[AIM OF THE EXERCISE]
Copy out every line in the items below that contains the word "right".

[PROVIDED MATERIAL]
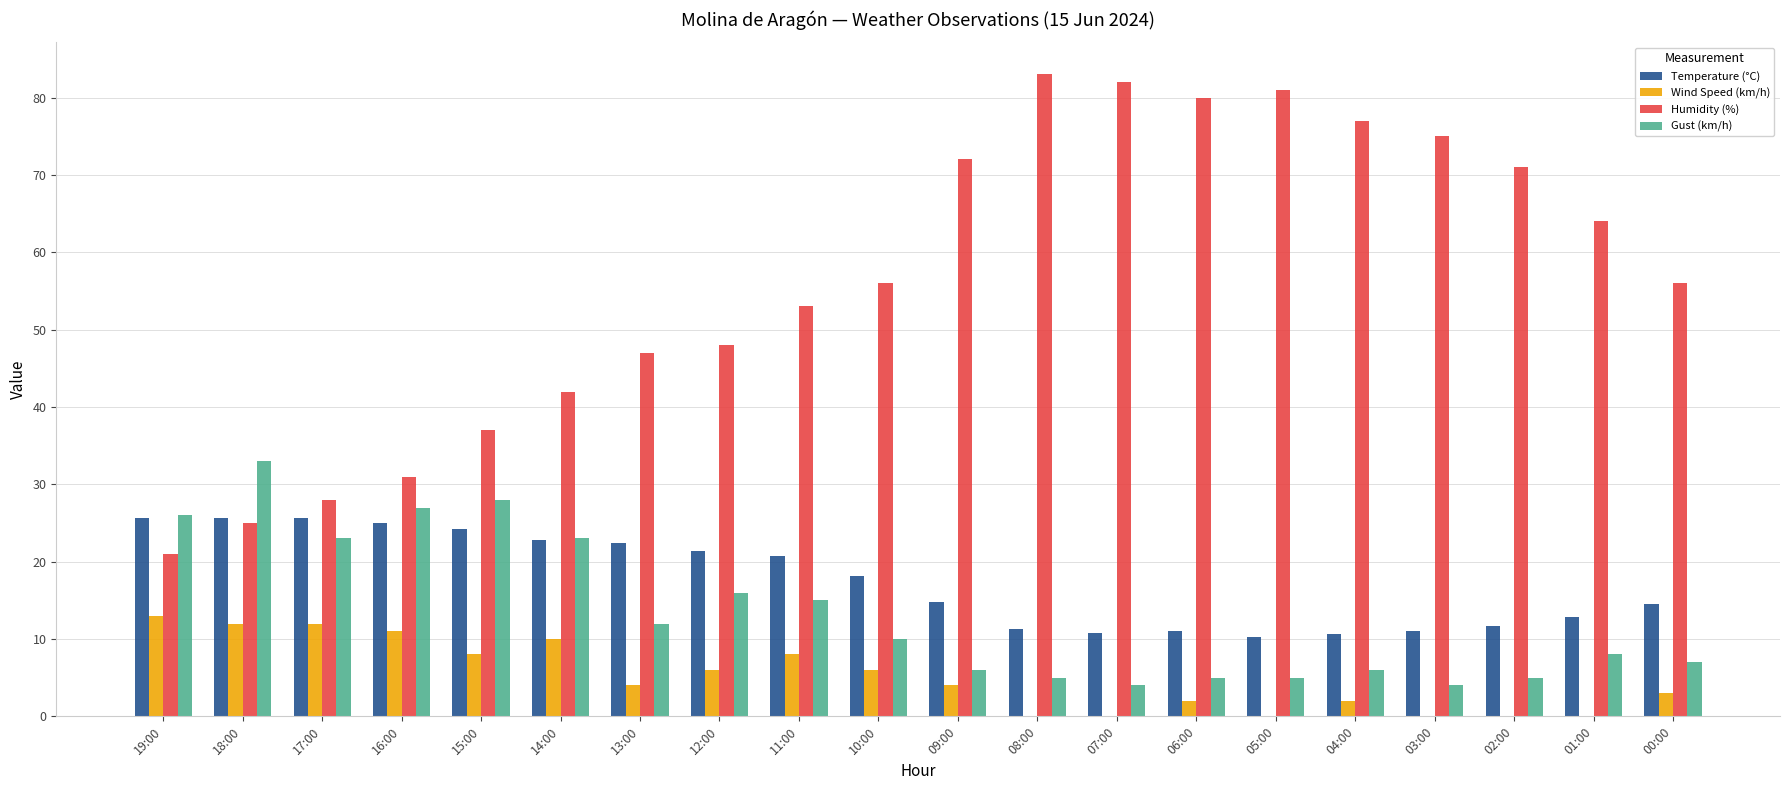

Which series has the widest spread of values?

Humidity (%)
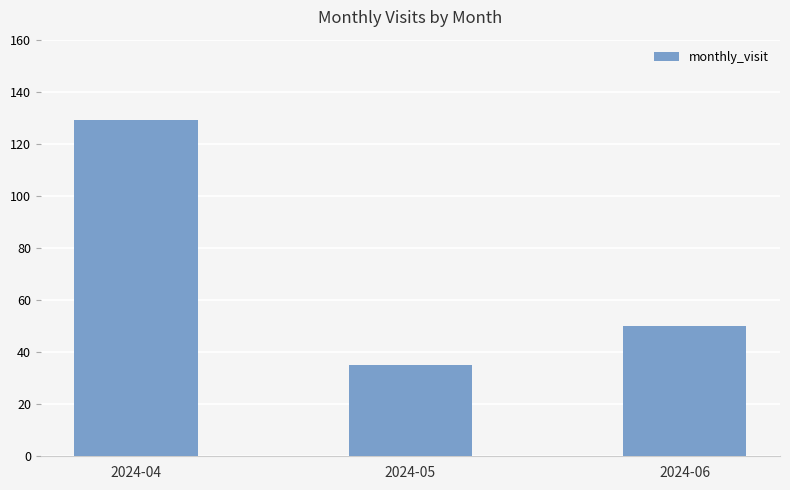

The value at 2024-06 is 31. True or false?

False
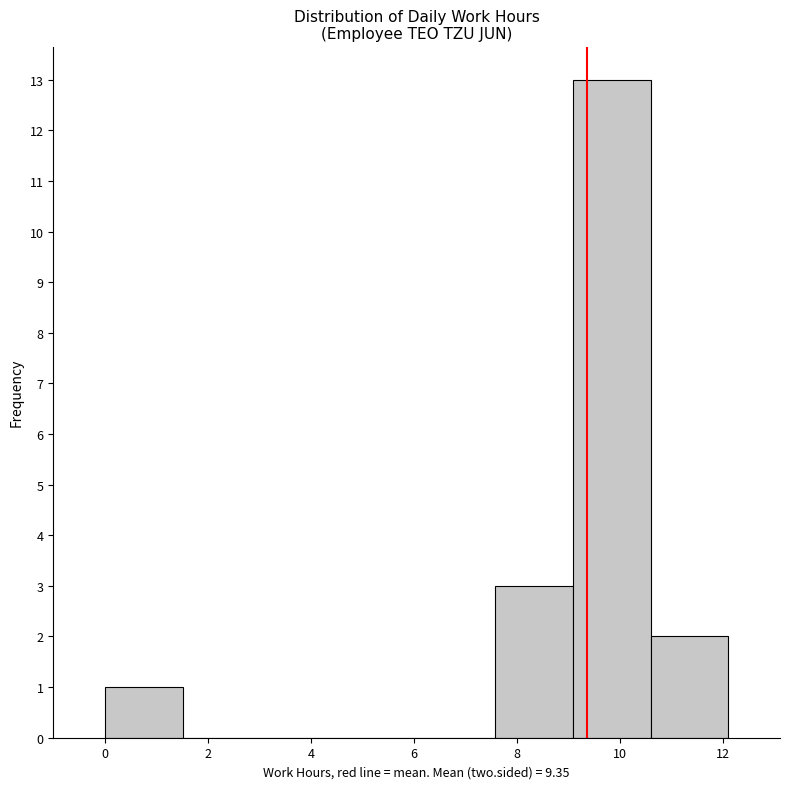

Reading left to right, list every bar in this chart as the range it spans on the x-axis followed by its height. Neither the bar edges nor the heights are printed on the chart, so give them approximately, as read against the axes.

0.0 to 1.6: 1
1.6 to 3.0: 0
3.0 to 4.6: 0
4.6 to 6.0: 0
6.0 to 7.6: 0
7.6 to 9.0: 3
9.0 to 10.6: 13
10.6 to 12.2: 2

[YOUR SOLUTION]
Reading left to right, list every bar in this chart as the range it spans on the x-axis followed by its height. Neither the bar edges nor the heights are printed on the chart, so give them approximately, as read against the axes.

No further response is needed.